### What you have to do:
Revise the entries below by replacing "layout element" with "region" wherever it appears and changing nothing else. Reproduce every entry's text in full, but omit the pictures from your answer.

— Start Data excerpts —

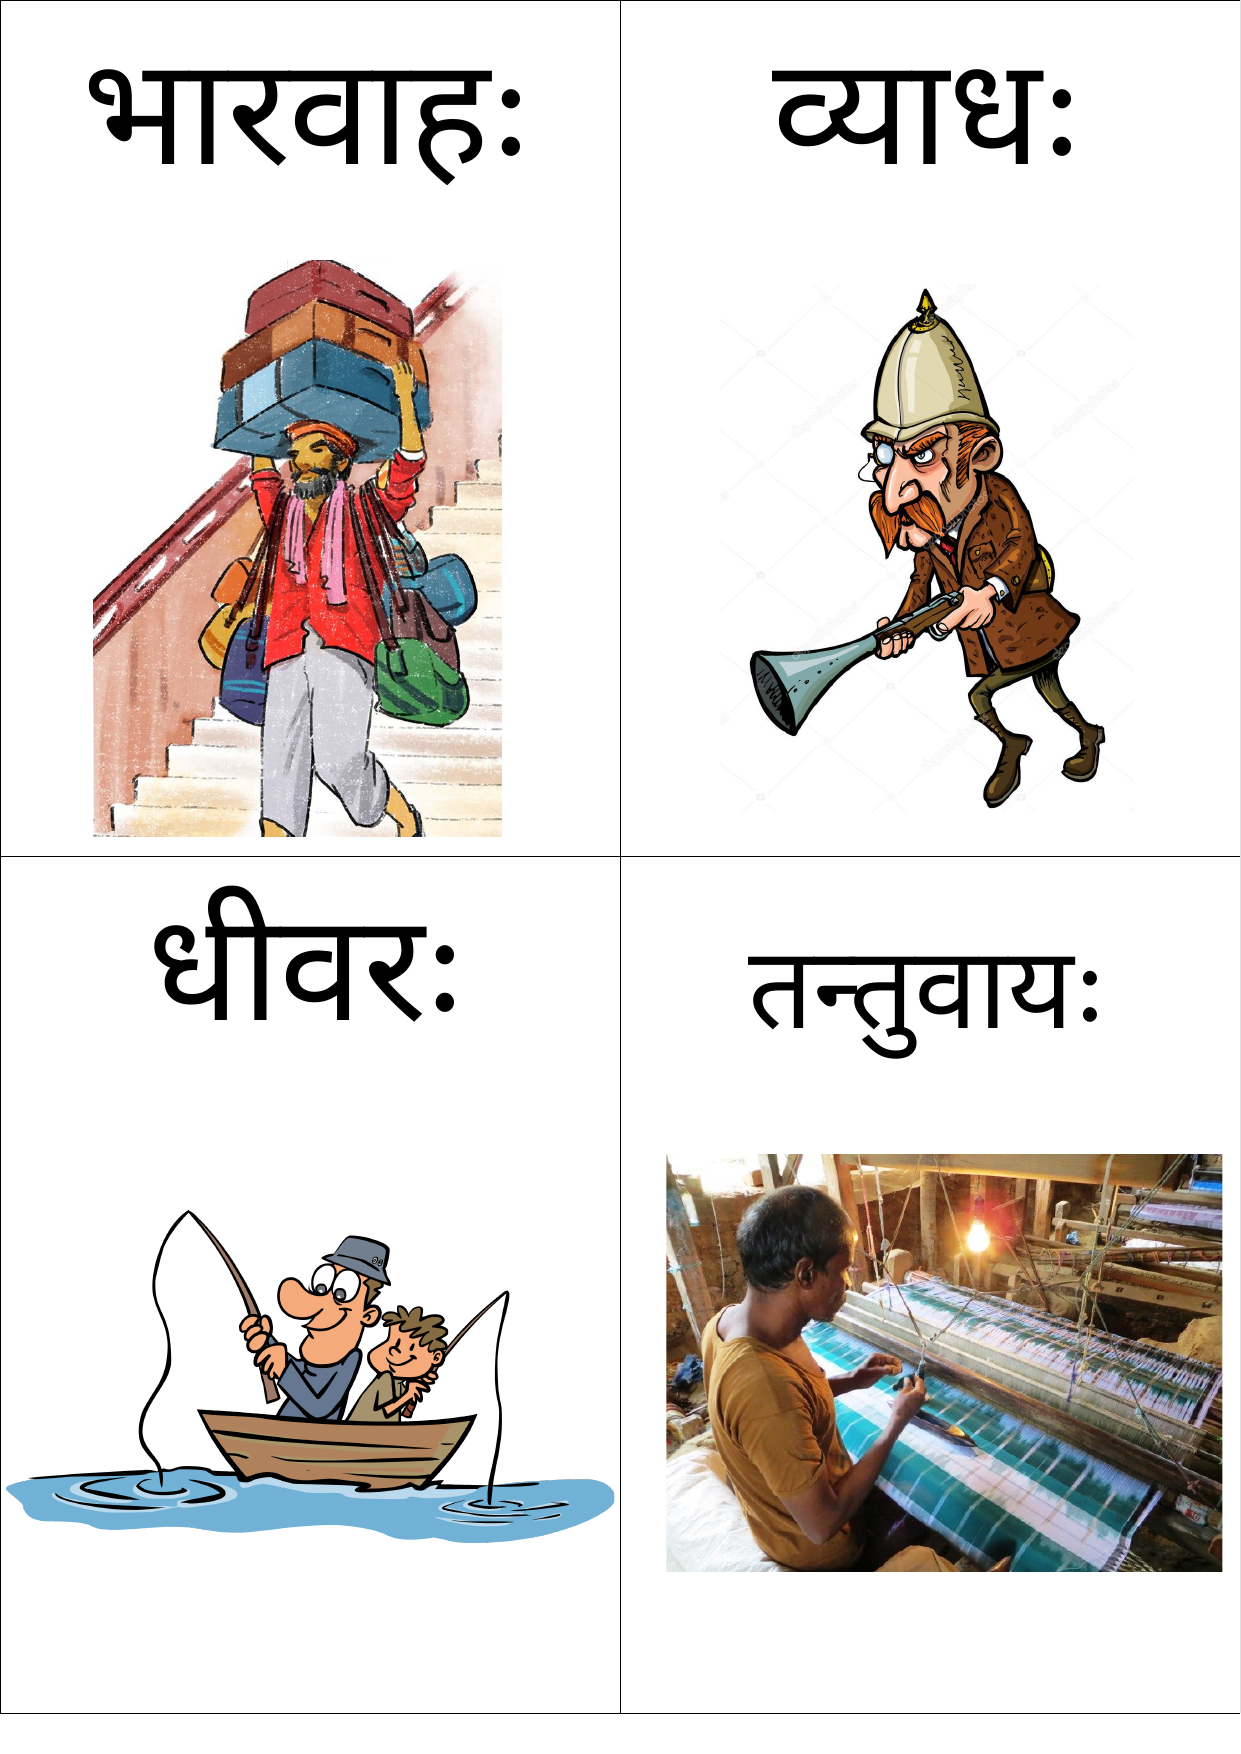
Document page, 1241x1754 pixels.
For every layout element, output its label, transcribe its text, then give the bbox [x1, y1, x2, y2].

table_cell भारवाहः [1, 1, 620, 856]
picture [5, 1210, 615, 1543]
picture [720, 284, 1135, 812]
table_cell धीवरः [1, 857, 620, 1712]
table_cell व्याधः [621, 1, 1240, 856]
picture [93, 260, 504, 837]
table_cell तन्तुवायः [621, 857, 1240, 1712]
picture [666, 1154, 1223, 1572]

— End Data excerpts —

### Written solution:
Document page, 1241x1754 pixels.
For every region, output its label, transcribe its text, then give the bbox [x1, y1, x2, y2].

table_cell भारवाहः [1, 1, 620, 856]
picture [5, 1210, 615, 1543]
picture [720, 284, 1135, 812]
table_cell धीवरः [1, 857, 620, 1712]
table_cell व्याधः [621, 1, 1240, 856]
picture [93, 260, 504, 837]
table_cell तन्तुवायः [621, 857, 1240, 1712]
picture [666, 1154, 1223, 1572]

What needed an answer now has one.